**WHAT YOU NEED TO DO:**
(a) Answer these questions using the thread on spectral resolution and minimum detectable redshift.
(i) What example value of the spectral resolution R does the asker give?
(ii) What expression for R does the asker say they already know?
(iii) Which factor affecting the minimum discernable redshift does the reply set aside?
(b) Pick up the thread on spectral resolution and minimum detectable redshift after its final sentence and write its continuation.

(Beginning of SOURCE PASSAGE)

Given a fixed spectral resolution, what is the minimum detectable redshift? Given an spectral resolution $R$ (for example $R=1000$), what is the minimum redshift which I can measure? How is this related to the minimum velocity among galaxies? If this velocity is related with the galaxies' peculiar velocities, could I distinguish isolated galaxies from galaxies in overdensities?
I know that $R= \lambda/\Delta\lambda$, but from here I'm getting nowhere.
Any advice or help would be appreciated.
 A: Your question isn't answerable with the parameters you have defined.
The minimum discernable redshift depends on the resolving power of the spectrograph, the stability of the spectrograph (let's ignore that), how well it is wavelength calibrated, the signal-to-noise ratio of the spectrum, and the spectrum of the galaxy (in particular, the nature of the features in the spectrum from which the redshift are measured).

(End of SOURCE PASSAGE)
(Beginning of STORED DATA)

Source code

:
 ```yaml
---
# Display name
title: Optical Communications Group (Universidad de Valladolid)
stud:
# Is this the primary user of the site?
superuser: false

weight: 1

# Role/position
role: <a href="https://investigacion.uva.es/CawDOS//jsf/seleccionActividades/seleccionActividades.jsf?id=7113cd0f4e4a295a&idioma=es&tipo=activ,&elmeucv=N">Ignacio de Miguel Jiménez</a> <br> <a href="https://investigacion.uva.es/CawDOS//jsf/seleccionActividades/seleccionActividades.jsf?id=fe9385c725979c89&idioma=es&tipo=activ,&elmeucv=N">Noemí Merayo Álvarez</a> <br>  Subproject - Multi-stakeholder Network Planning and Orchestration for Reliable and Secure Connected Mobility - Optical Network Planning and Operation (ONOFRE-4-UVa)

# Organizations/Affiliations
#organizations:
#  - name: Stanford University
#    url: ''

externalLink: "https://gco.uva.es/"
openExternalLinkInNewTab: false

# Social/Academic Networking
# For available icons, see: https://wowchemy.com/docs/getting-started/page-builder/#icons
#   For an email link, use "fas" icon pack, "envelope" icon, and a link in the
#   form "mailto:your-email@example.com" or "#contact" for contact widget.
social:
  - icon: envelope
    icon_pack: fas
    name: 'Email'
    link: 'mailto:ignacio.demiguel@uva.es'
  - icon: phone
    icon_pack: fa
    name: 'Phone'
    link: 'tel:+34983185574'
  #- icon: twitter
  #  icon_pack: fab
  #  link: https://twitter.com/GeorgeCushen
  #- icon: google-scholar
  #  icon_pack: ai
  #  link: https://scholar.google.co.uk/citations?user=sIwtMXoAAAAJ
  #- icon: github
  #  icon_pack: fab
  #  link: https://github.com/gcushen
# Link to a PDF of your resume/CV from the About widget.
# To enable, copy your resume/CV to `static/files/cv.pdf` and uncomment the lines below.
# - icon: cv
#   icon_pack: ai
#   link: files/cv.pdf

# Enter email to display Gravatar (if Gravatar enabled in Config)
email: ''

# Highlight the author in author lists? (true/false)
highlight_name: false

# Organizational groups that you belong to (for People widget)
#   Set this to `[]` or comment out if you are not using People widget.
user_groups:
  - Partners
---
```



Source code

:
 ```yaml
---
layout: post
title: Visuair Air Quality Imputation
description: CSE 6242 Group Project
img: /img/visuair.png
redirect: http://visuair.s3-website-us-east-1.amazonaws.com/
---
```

(End of STORED DATA)

**PER-TASK OUTPUTS:**
(a)
(i) R = 1000
(ii) R = λ/Δλ
(iii) The stability of the spectrograph

(b)
I can give you a rule of thumb based on measurements of stellar spectra - which is that it is very hard to do better than about a twentieth of a resolution element without adopting special techniques (like iodine cells etc).
For a resolving power of 1000, the resolution element in velocity units is 300 km/s, so the smallest possible redshift you could find would be about 15 km/s, which corresponds to $z = 5\times 10^{-5}$.
I stress that this assumes you have an extremely stable, well-calibrated spectrograph and very high signal-to-noise on a galaxy with plenty of sharp spectral features. If any of these conditions are not met then you will do worse.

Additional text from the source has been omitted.